In fact, beyond due diligence, the only reason I kept playing Anno 2205 was its spectacular art direction. The Anno series has always made a point of flaunting its graphical prowess, but Anno 2205 takes the visualizations of its utopian cities to the extreme. The skyline of my coastal city—a cascade of glass and steel that looks like someone gave Skidmore, Owings & Merrill free reign and an infinite budget to remake Manhattan—is among the most breathtaking amalgamations of virtual architecture I’ve ever seen. So compelling, in fact, I often found that the most compelling reason to optimize my production and balance my supply chains was the raw aesthetic appeal of watching my seaside settlement blossom from a cluster of prefab houses into a first-rate metropolis, home to millions of (identical) workers.

The only reason I kept playing Anno 2205 was its spectacular art direction.

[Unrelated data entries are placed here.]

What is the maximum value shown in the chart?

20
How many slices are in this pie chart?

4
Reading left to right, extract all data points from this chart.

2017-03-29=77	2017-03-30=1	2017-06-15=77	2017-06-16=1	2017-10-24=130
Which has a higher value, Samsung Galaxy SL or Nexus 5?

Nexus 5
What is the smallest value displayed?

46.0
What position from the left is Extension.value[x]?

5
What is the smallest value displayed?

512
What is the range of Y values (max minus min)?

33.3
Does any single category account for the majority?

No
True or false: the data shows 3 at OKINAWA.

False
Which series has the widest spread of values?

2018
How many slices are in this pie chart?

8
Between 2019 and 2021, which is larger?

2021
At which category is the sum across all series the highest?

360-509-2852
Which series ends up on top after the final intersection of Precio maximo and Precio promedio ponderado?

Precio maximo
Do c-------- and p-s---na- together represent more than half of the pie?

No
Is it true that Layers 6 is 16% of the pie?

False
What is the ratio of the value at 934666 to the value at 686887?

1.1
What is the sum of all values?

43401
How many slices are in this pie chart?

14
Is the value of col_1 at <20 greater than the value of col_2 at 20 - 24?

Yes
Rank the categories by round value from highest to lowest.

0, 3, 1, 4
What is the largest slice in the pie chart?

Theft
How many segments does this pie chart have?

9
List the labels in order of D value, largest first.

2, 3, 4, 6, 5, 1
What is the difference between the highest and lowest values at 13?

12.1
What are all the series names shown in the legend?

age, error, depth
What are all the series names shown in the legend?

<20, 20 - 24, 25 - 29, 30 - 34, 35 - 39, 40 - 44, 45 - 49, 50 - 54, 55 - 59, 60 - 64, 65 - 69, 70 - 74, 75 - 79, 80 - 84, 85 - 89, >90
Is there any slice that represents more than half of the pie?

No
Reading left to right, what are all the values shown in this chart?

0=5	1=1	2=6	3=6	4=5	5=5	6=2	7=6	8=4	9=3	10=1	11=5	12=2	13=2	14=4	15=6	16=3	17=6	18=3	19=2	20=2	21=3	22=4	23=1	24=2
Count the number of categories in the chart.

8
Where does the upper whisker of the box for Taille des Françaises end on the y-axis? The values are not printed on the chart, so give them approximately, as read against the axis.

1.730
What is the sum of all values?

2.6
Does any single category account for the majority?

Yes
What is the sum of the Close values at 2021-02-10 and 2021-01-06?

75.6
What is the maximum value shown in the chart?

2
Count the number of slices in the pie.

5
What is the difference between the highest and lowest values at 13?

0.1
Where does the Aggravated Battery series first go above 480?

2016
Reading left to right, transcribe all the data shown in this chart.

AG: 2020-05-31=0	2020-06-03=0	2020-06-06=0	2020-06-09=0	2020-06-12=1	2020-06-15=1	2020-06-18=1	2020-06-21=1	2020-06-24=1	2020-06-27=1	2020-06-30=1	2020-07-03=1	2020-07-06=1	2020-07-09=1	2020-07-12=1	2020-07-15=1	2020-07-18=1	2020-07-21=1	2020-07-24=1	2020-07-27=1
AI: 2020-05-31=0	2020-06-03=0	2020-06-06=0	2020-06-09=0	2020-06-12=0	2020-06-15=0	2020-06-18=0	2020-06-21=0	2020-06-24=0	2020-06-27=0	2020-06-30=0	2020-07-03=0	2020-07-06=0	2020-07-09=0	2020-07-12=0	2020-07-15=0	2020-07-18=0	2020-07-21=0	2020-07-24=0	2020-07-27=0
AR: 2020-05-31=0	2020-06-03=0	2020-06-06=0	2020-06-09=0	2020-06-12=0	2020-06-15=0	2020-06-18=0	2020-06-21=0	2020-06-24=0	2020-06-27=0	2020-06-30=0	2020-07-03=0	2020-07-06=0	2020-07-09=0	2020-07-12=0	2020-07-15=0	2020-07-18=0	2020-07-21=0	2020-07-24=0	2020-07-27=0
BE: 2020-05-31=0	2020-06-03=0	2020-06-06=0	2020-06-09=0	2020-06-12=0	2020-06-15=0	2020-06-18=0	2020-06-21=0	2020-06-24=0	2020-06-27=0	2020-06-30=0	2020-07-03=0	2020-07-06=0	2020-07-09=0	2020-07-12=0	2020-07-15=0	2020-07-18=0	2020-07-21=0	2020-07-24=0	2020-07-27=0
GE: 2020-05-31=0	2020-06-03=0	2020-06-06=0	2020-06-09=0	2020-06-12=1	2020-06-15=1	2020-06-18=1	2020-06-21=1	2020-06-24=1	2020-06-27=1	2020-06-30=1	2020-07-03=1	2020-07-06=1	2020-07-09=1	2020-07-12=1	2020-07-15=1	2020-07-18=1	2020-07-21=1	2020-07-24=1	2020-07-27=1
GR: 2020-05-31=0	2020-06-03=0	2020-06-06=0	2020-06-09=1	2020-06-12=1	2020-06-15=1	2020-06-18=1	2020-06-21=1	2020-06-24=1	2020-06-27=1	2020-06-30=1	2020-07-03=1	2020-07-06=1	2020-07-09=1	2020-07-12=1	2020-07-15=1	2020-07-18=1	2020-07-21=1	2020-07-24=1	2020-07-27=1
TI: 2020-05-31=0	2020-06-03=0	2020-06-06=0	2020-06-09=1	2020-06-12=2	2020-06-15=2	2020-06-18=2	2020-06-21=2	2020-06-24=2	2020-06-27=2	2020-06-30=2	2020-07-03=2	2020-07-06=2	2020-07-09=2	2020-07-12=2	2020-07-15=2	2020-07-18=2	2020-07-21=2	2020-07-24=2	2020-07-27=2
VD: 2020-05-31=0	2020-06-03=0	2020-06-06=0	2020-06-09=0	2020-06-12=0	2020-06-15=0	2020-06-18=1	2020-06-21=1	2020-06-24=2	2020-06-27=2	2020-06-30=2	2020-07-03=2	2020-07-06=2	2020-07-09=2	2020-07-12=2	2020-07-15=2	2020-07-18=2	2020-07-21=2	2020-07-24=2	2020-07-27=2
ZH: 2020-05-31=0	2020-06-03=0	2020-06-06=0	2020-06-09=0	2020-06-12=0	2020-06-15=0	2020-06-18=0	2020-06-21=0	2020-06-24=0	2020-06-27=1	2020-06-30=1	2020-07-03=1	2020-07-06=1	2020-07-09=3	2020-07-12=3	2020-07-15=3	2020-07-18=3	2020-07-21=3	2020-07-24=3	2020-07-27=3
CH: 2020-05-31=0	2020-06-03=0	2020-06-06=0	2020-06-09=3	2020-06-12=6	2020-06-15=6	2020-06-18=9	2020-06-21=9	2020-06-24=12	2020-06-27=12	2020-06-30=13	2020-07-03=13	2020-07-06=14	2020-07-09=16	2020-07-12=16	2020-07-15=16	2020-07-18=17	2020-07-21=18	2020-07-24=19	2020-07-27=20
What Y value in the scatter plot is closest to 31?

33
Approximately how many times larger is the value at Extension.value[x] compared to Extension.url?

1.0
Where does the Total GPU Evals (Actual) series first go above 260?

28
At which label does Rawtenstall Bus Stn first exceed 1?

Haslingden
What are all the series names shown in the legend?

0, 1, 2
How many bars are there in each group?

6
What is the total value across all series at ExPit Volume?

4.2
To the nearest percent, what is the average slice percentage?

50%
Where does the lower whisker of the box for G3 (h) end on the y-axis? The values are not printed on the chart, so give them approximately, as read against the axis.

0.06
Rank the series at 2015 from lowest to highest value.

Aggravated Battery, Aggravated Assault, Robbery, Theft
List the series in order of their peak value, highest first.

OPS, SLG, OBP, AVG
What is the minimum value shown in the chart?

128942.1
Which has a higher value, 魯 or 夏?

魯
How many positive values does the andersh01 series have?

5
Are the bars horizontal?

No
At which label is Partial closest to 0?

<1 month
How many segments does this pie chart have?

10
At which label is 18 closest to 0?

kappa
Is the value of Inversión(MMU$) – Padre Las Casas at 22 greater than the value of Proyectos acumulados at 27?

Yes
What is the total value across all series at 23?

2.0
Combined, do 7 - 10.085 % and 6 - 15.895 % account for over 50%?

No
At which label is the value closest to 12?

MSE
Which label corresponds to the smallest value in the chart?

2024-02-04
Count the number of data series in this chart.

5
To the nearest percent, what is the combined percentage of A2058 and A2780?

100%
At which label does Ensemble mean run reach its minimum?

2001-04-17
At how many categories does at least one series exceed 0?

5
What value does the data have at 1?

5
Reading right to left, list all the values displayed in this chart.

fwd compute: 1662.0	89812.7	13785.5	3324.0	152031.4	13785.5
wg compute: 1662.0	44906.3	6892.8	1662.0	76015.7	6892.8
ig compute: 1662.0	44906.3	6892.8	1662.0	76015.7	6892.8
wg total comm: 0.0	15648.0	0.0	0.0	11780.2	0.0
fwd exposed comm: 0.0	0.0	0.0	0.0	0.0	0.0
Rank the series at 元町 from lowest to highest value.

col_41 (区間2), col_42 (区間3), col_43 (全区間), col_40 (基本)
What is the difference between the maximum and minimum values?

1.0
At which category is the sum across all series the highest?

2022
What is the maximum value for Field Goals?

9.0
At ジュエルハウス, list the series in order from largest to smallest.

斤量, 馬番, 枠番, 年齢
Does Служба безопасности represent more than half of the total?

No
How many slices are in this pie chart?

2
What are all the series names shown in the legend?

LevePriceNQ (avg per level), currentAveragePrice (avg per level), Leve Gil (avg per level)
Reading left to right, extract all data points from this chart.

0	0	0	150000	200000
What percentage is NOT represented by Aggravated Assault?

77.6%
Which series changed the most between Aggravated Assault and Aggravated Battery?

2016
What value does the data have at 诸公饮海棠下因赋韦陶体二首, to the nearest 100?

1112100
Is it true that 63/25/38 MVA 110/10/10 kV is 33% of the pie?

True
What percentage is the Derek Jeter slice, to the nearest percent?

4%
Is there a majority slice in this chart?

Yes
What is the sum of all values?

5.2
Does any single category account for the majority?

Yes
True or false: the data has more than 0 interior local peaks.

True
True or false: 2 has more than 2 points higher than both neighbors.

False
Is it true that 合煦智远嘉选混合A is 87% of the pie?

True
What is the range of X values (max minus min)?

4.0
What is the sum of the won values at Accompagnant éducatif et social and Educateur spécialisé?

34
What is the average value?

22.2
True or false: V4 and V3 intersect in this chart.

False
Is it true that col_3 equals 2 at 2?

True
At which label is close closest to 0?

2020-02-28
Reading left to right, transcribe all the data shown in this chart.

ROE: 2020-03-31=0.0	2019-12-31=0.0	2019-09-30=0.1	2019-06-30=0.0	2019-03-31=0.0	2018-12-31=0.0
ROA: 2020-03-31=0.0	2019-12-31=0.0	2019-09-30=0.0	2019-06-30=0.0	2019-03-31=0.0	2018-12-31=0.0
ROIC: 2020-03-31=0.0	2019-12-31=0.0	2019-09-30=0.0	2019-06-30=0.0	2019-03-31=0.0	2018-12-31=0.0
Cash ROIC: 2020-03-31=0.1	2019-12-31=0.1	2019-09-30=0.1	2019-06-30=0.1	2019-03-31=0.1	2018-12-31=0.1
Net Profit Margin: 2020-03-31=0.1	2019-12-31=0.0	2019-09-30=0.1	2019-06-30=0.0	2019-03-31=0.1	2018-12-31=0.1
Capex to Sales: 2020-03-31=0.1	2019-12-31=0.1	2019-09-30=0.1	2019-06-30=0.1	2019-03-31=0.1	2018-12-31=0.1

Still, glorious though Anno 2205’s cityscapes may be, a game that justifies the banality of numerical mechanics through visual sensation alone is inevitably one that provokes the question of whether or not it needed to exist at all. From this respect, Anno 2205 might have more in common with Photoshop or Illustrator than with its predecessors; for me, its most compelling purpose wasn’t doing something, but making something. Whether or not that makes for a fulfilling experience is an open question; that Anno 2205 could be so much more is not.